Okay, so HTML is novel to me, seeing as how I still remember seeing my first Pong machine (North Junior High School cafeteria).
Anyhow, Jay Treaty is in fact not Jay Treaty but is in fact Lifeless Associate, and his blog can be found this way.

July 22, 2004

This is what starts it

So I'm sitting in front of the telescreen at my small government-funded law office nestled in the heart of the Rockies, when I get two e-mails from two of the recently departed.

One, who we'll call Dennis Kucinich (although his real name is James Traficant), all heart, writes to detail the latest from the Three-C's Highway, and to ask how things are at Juvy and has the prosecutor sent away any more minor kids for having sex with other minor kids? (answers: in flux, and yes)

The other, who we'll call Kim Possible, excellent street-fighting trial lawyer, real natural,writes that she's bailed out of her BigLaw firm in the capital city after three whole weeks, and has gone back to the P.D. side, albeit in the same big city and for bigger bucks than my shop pays.

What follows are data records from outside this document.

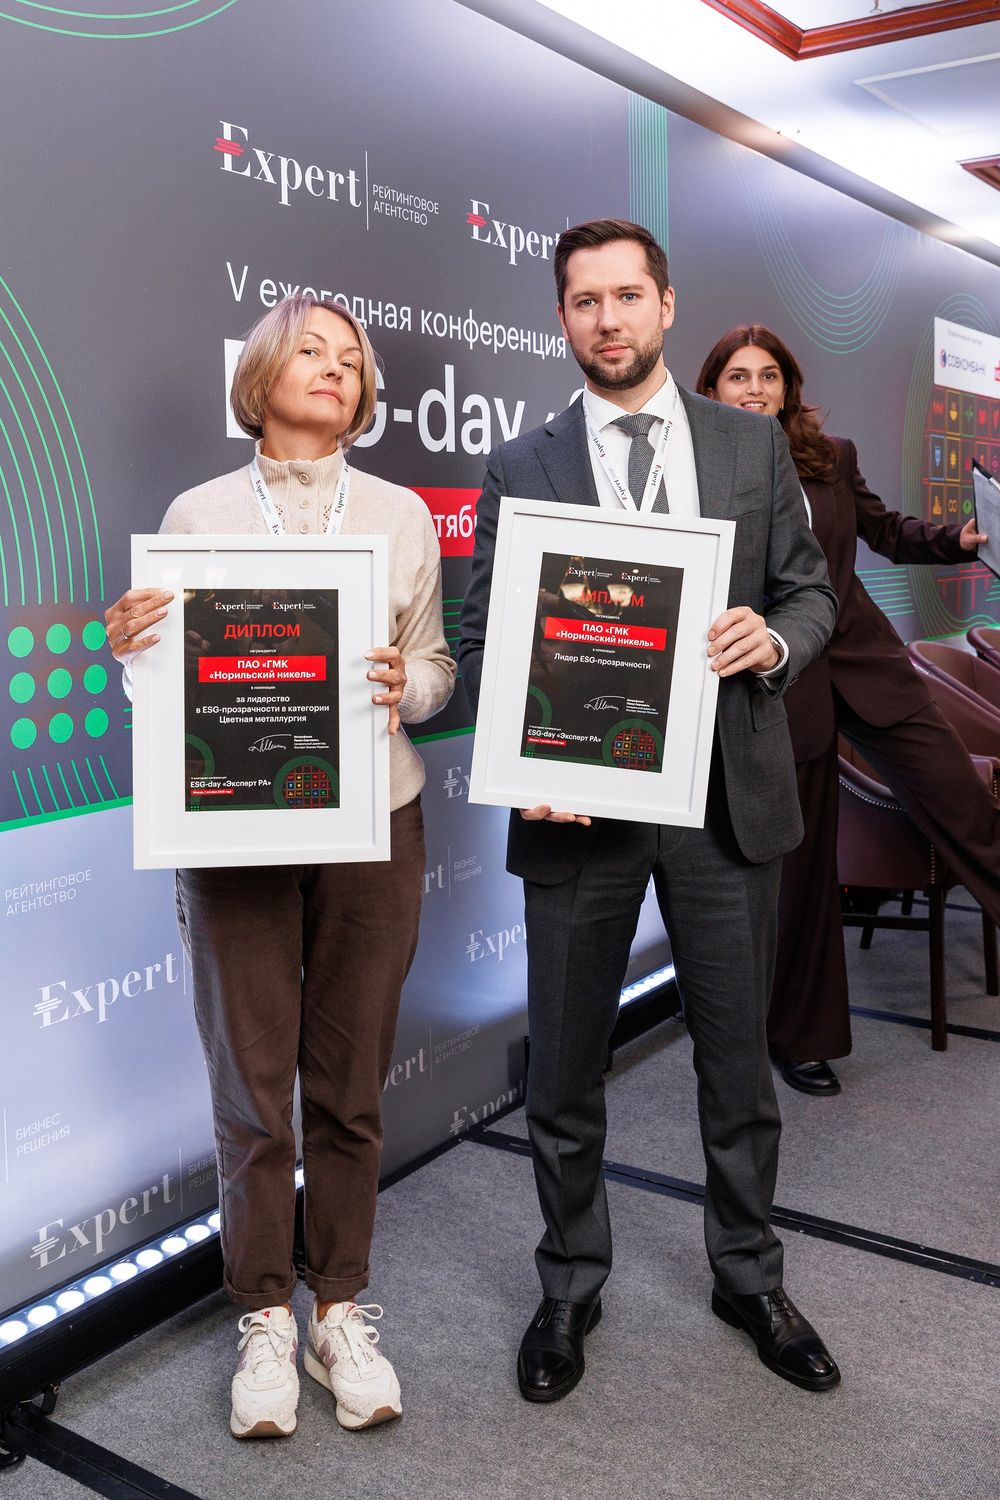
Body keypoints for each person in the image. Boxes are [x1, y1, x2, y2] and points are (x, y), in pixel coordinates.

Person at [458, 220, 840, 1402]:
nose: (607, 319)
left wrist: (772, 639)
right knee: (566, 1070)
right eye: (585, 301)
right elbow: (483, 643)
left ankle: (748, 1275)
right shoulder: (520, 465)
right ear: (561, 318)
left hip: (724, 799)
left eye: (627, 296)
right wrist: (522, 751)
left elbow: (811, 592)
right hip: (577, 805)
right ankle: (570, 1283)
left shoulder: (748, 443)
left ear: (666, 305)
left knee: (736, 1069)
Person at [105, 295, 455, 1438]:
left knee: (348, 1091)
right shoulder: (196, 514)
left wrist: (410, 686)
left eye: (352, 359)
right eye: (313, 350)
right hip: (234, 832)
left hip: (374, 823)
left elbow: (434, 665)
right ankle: (263, 1315)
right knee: (254, 1099)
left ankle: (337, 1310)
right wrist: (132, 653)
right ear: (260, 377)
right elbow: (165, 692)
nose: (336, 368)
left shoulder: (400, 513)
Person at [697, 325, 998, 1096]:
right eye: (739, 376)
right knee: (802, 873)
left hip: (864, 661)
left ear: (788, 387)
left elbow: (885, 530)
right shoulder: (694, 467)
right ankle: (800, 1037)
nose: (755, 389)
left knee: (963, 799)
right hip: (775, 682)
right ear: (713, 389)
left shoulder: (832, 456)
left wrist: (958, 539)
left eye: (769, 375)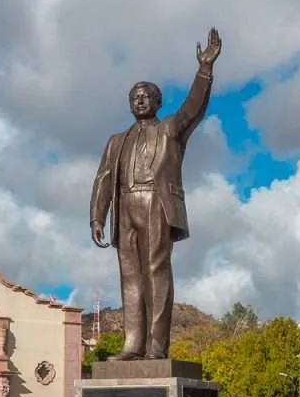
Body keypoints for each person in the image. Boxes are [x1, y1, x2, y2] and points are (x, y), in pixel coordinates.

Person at [90, 29, 221, 360]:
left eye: (145, 95)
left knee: (155, 271)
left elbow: (194, 108)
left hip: (155, 203)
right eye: (134, 96)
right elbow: (104, 178)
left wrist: (204, 70)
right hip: (124, 207)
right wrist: (97, 216)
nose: (138, 100)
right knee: (130, 277)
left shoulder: (170, 130)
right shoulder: (116, 140)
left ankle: (157, 347)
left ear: (158, 101)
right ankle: (133, 345)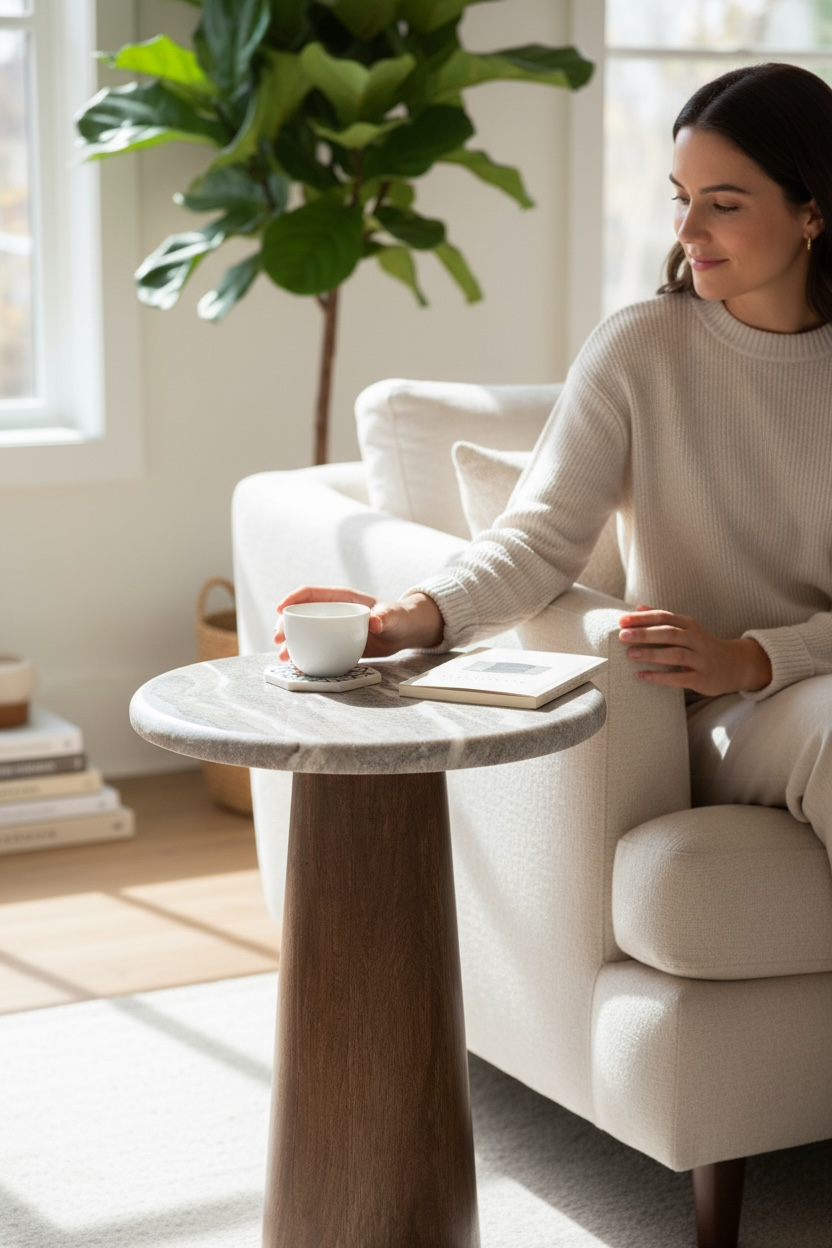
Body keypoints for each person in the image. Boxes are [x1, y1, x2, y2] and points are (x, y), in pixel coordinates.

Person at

So, naturally, I'm thrilled. While we're always kind of happy and envious here on the yard when one of the inmates makes it over the fence, it is genuinely heart-warming when one straggles back.

Which doesn't lead me to look up blogs listed in my home state, but stumbles me nonetheless on a blogger who tells the story of Kim's departure from inside the same BigLaw firm! Kismet! Of course, I know the guy: I hired him once myself. Goes by Jay Treaty now, though I knew him as Trainspotting Guy then. And reading his blog gives me one more ocassion to say both, "what a brilliant geek!" and "poor bastard!"
Have a look: http://jaytreaty.blogspot.com/
As my kid would say, it's a circle of life all right. Most peculiar, mama.


An inauspicious start, but at least it gets me out of the house...

July 04, 2004

Mission Statement: my unprepossesing little kiosk in the blawgosphere

After the Wall came down, and then the USSR, spontaneous markets sprung up in and around the cities of the East, allowing average people to be traders, vendors and entrepreneurs, selling what they chose, free and unhindered, from a kiosk, a tent and table, or the hood of a Lada. Arizona Market, outside BrĨko, Bosnia and Herzegovina, was a true Wild West version in its earlier days, complete with log cabins, stolen cars, and transactions of the sort that would put the residents of Deadwood to shame.

Another is Gariunai outside Vilnius, Lithuania. When I was going out there in the spring of 1994, it was an anarchic, Mad Max type of bazaar, with thousands of sellers, but as you'd wander, you'd notice that most every tent, table, and kiosk was selling the same goods from the same traders' bags: the same Snickers bars, the same Polish soda pop, the same Turkish toiletries, the same Chinese clothes with obscure logos ("Resinous of Wood," "LIVE'S," "LEWI'S" (and the same spools of Chinese labels, ready to be sewn in, reading "MADE IN ITALY"). After rows and rows of the same stuff for sale, and usually at the same prices, it was refreshing to come upon one stall, off to the side, that sold dog bowls, cat dishes, dog leashes, and cat toys. And nothing else. That's the one I remember.

Which is a completely meandering and needlessly allegorical way of saying, there are as many political blogs as stars in the sky, and dozens of blawgs that are thoughtful, kicky, and smart. Kerry pictures aside, I hope this blawg will serve a cozy little niche, and serve it in an occasionally entertaining way, without venturing too far into political commentary or legal scholarship. I wasn't much of a law student, and I'm not much of a pundit. On the other hand, if it's public defender angst and foibles you're looking for, I'm your man.